Transcribe the data line for line, from its first line through the line that contains "protections et le", including both.

____ Extracted information

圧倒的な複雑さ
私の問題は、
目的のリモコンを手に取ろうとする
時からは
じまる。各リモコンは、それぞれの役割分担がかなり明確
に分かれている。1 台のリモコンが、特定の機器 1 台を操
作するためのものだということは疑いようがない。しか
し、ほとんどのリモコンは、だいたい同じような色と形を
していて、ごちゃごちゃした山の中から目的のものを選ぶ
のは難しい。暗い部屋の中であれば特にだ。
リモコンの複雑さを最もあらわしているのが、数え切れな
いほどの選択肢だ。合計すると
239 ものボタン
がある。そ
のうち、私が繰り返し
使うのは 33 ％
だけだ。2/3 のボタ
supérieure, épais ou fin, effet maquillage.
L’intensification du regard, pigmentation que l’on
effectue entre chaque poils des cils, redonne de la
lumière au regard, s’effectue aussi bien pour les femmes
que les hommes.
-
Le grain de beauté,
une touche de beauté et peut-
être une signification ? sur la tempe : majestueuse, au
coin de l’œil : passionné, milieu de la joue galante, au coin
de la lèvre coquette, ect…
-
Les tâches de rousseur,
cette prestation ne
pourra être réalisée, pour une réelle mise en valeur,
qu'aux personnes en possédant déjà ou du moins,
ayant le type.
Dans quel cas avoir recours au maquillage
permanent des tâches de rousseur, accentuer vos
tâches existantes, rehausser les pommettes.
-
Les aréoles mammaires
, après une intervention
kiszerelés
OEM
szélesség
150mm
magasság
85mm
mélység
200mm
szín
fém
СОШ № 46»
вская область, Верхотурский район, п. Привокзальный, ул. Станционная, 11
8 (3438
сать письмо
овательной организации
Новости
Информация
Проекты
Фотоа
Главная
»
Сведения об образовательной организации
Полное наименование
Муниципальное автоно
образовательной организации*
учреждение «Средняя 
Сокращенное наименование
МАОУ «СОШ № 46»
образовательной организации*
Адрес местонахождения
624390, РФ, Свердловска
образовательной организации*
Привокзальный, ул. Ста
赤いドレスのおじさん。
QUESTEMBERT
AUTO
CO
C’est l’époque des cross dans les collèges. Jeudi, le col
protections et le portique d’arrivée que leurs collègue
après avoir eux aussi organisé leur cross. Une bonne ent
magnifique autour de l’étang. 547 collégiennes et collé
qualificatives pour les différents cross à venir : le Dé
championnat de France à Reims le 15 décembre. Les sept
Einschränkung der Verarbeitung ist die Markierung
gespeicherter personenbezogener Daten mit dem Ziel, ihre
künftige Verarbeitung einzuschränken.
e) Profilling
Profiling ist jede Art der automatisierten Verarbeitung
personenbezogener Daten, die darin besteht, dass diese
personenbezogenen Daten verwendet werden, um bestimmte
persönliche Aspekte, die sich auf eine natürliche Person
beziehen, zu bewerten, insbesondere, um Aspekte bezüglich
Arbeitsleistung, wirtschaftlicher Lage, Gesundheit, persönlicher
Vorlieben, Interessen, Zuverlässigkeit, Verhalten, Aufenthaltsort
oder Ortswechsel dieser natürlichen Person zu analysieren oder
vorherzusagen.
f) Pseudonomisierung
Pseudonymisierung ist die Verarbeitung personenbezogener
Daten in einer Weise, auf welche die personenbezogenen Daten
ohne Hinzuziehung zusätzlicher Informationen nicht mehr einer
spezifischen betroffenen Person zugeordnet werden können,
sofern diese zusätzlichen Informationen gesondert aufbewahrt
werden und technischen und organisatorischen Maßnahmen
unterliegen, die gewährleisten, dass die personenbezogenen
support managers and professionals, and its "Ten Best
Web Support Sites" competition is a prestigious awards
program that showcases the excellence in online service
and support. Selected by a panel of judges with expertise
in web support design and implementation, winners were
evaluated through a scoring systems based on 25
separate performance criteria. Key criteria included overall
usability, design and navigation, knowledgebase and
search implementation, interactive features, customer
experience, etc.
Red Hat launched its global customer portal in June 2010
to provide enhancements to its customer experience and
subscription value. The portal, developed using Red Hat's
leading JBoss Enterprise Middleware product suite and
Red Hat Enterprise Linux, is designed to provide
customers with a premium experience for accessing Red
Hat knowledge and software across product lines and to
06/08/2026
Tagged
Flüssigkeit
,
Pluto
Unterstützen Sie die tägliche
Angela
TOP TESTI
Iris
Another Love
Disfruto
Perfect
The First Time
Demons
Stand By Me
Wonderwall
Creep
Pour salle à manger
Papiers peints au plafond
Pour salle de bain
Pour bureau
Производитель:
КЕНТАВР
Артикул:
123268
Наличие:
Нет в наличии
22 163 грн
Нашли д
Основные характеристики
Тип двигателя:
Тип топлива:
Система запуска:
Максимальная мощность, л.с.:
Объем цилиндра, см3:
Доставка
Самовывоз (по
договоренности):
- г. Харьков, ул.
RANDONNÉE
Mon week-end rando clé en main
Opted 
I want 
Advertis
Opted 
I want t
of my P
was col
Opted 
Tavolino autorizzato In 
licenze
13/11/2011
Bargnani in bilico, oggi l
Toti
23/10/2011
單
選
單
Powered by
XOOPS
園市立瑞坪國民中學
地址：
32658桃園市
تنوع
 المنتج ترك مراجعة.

________

Written response:
圧倒的な複雑さ
私の問題は、
目的のリモコンを手に取ろうとする
時からは
じまる。各リモコンは、それぞれの役割分担がかなり明確
に分かれている。1 台のリモコンが、特定の機器 1 台を操
作するためのものだということは疑いようがない。しか
し、ほとんどのリモコンは、だいたい同じような色と形を
していて、ごちゃごちゃした山の中から目的のものを選ぶ
のは難しい。暗い部屋の中であれば特にだ。
リモコンの複雑さを最もあらわしているのが、数え切れな
いほどの選択肢だ。合計すると
239 ものボタン
がある。そ
のうち、私が繰り返し
使うのは 33 ％
だけだ。2/3 のボタ
supérieure, épais ou fin, effet maquillage.
L’intensification du regard, pigmentation que l’on
effectue entre chaque poils des cils, redonne de la
lumière au regard, s’effectue aussi bien pour les femmes
que les hommes.
-
Le grain de beauté,
une touche de beauté et peut-
être une signification ? sur la tempe : majestueuse, au
coin de l’œil : passionné, milieu de la joue galante, au coin
de la lèvre coquette, ect…
-
Les tâches de rousseur,
cette prestation ne
pourra être réalisée, pour une réelle mise en valeur,
qu'aux personnes en possédant déjà ou du moins,
ayant le type.
Dans quel cas avoir recours au maquillage
permanent des tâches de rousseur, accentuer vos
tâches existantes, rehausser les pommettes.
-
Les aréoles mammaires
, après une intervention
kiszerelés
OEM
szélesség
150mm
magasság
85mm
mélység
200mm
szín
fém
СОШ № 46»
вская область, Верхотурский район, п. Привокзальный, ул. Станционная, 11
8 (3438
сать письмо
овательной организации
Новости
Информация
Проекты
Фотоа
Главная
»
Сведения об образовательной организации
Полное наименование
Муниципальное автоно
образовательной организации*
учреждение «Средняя 
Сокращенное наименование
МАОУ «СОШ № 46»
образовательной организации*
Адрес местонахождения
624390, РФ, Свердловска
образовательной организации*
Привокзальный, ул. Ста
赤いドレスのおじさん。
QUESTEMBERT
AUTO
CO
C’est l’époque des cross dans les collèges. Jeudi, le col
protections et le portique d’arrivée que leurs collègue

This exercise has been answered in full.